== Brief ==
Copy each of the following items word for word, keeping the order in which they appear. Leave out the pictures.

== Data entries ==
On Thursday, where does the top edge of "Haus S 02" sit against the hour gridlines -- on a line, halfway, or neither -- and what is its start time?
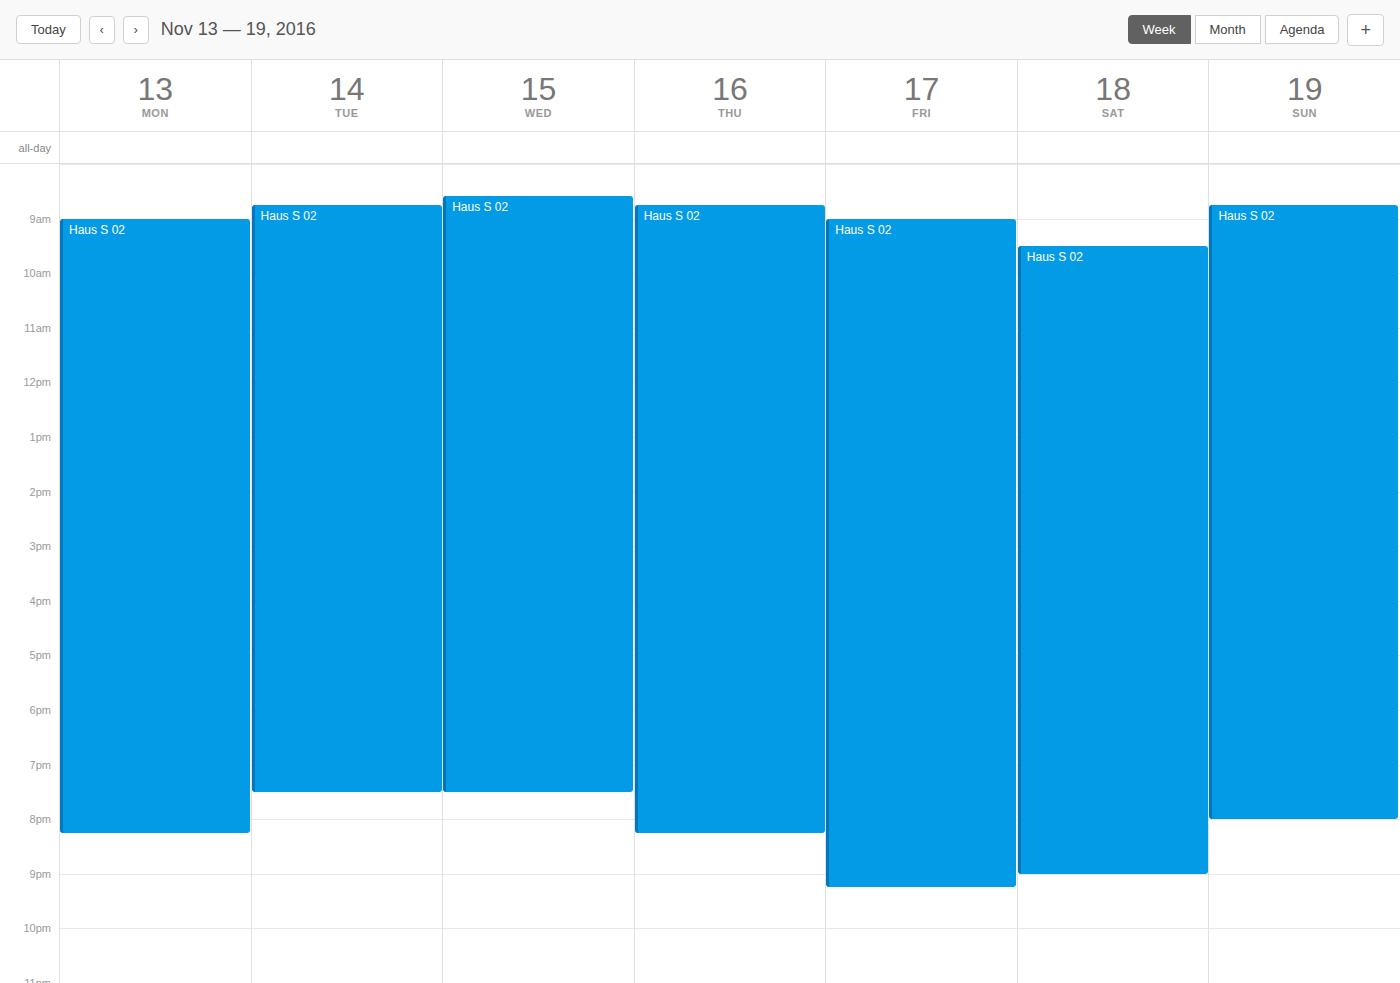
8:45 AM -- neither: three quarters of the way from the 8 AM line to the 9 AM line.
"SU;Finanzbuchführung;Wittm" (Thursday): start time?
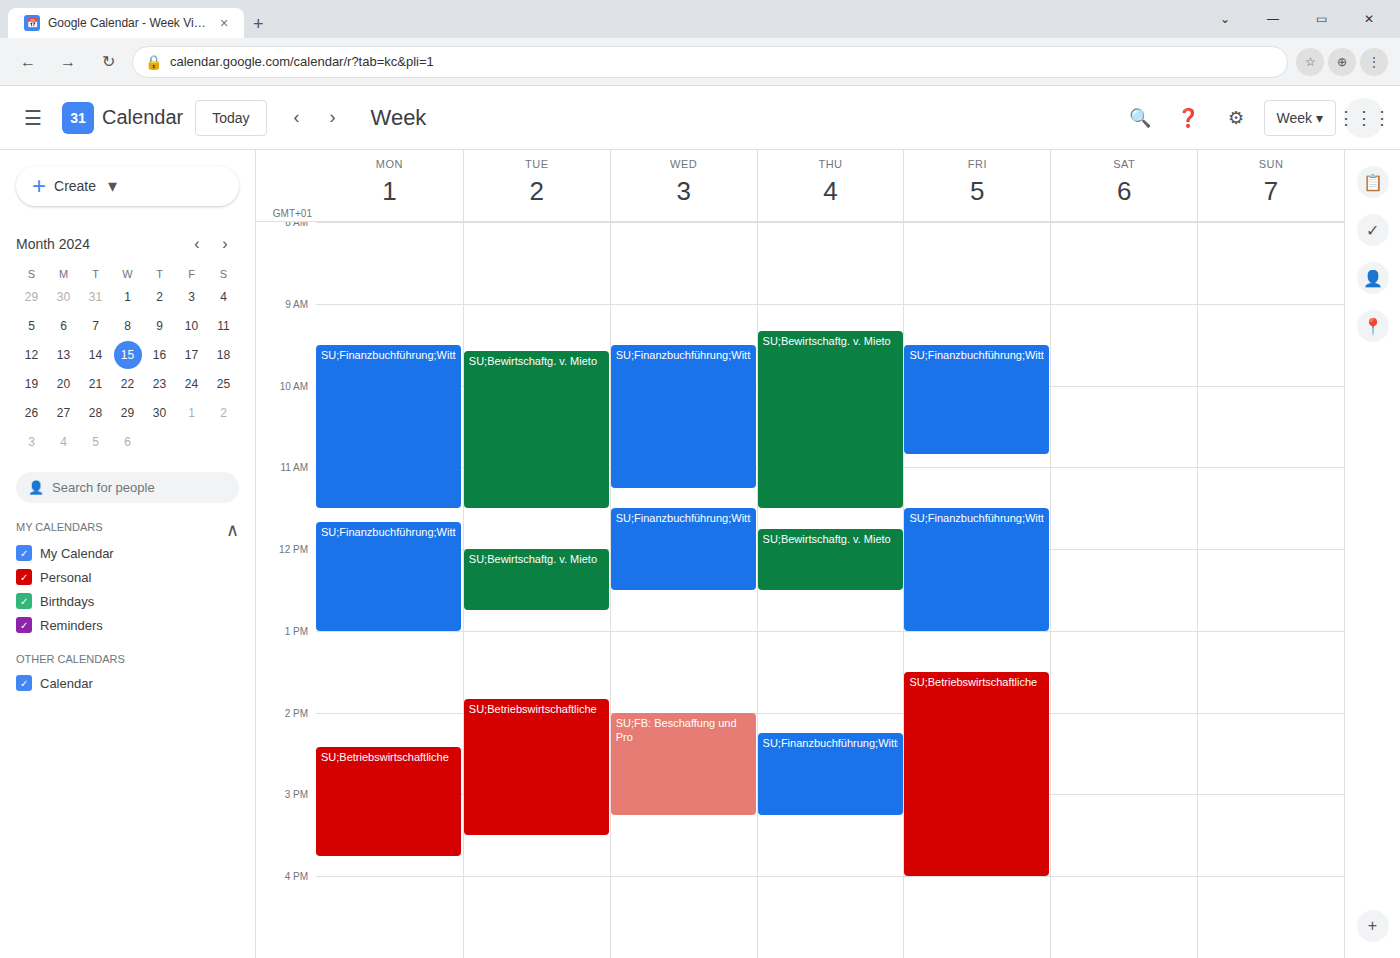
14:15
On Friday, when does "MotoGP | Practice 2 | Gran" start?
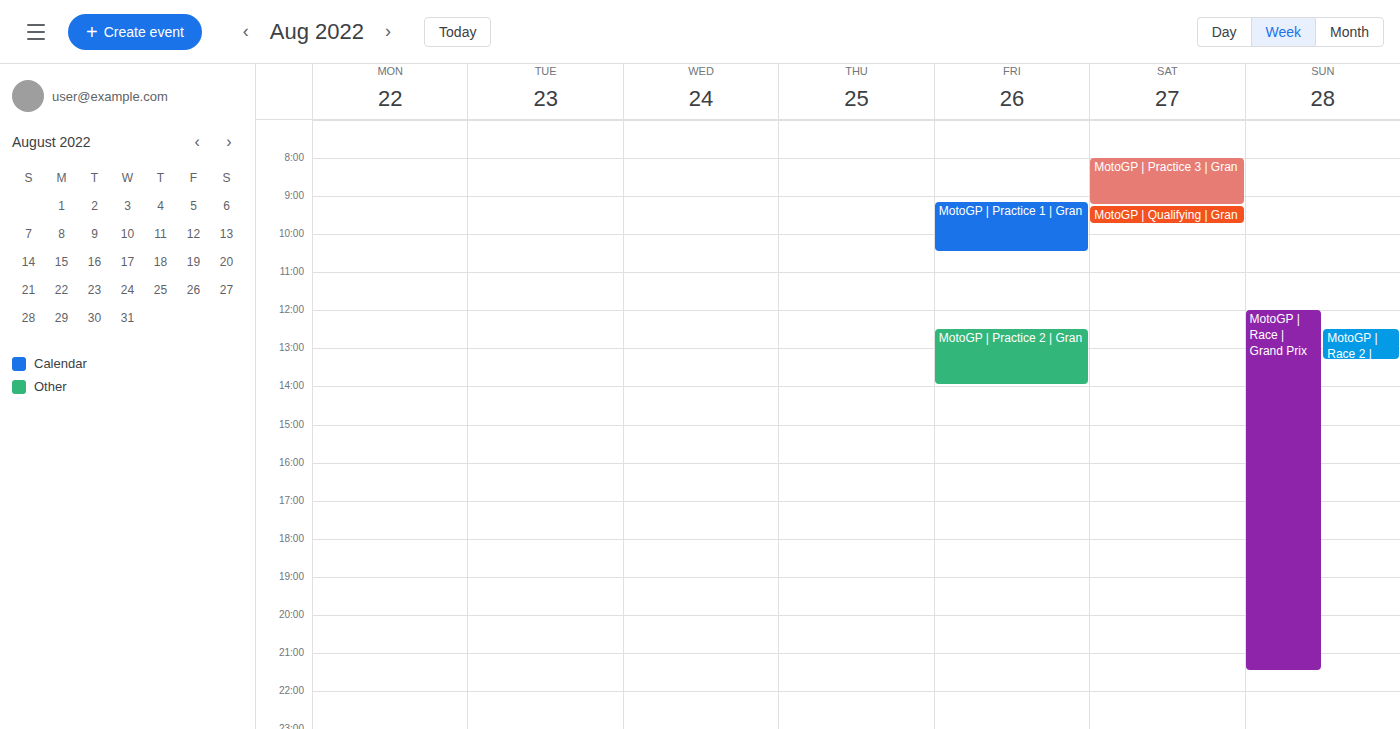
12:30 PM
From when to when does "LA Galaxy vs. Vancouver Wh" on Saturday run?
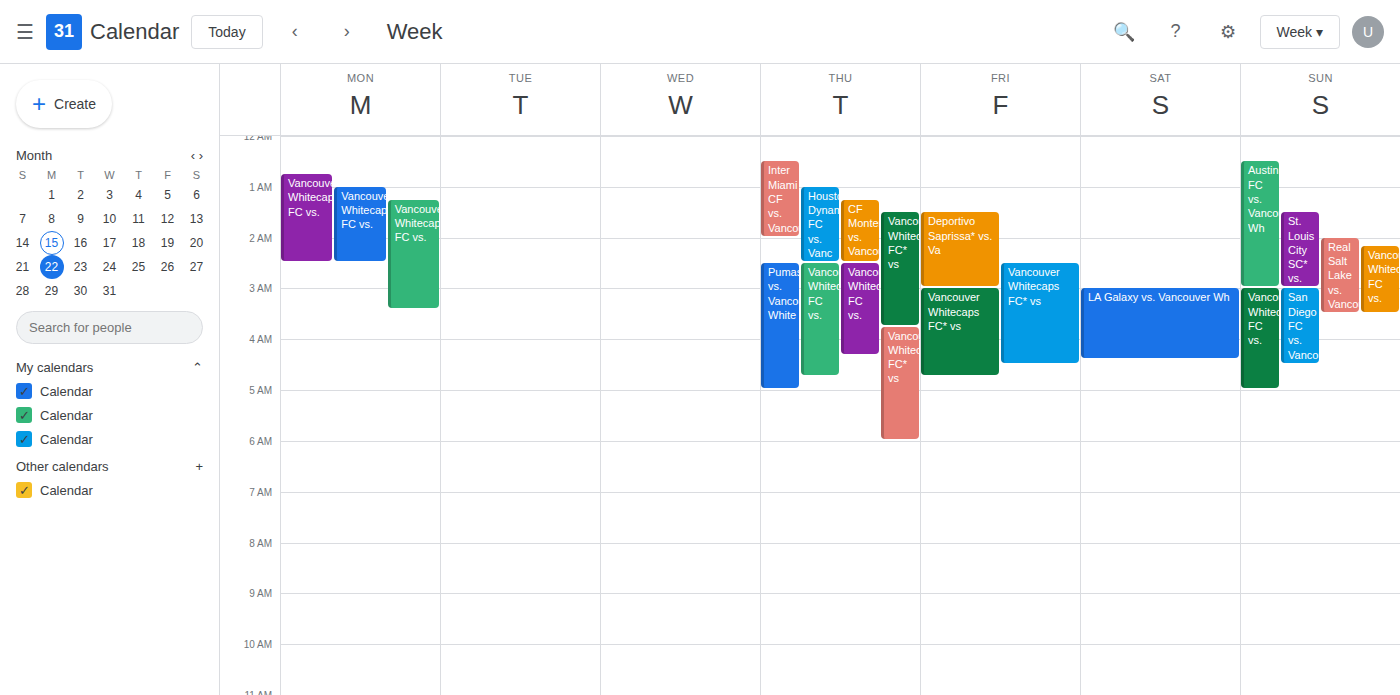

== Solution for this exercise ==
On Thursday, where does the top edge of "Haus S 02" sit against the hour gridlines -- on a line, halfway, or neither -- and what is its start time?
8:45 AM -- neither: three quarters of the way from the 8 AM line to the 9 AM line.
"SU;Finanzbuchführung;Wittm" (Thursday): start time?
14:15
On Friday, when does "MotoGP | Practice 2 | Gran" start?
12:30 PM
From when to when does "LA Galaxy vs. Vancouver Wh" on Saturday run?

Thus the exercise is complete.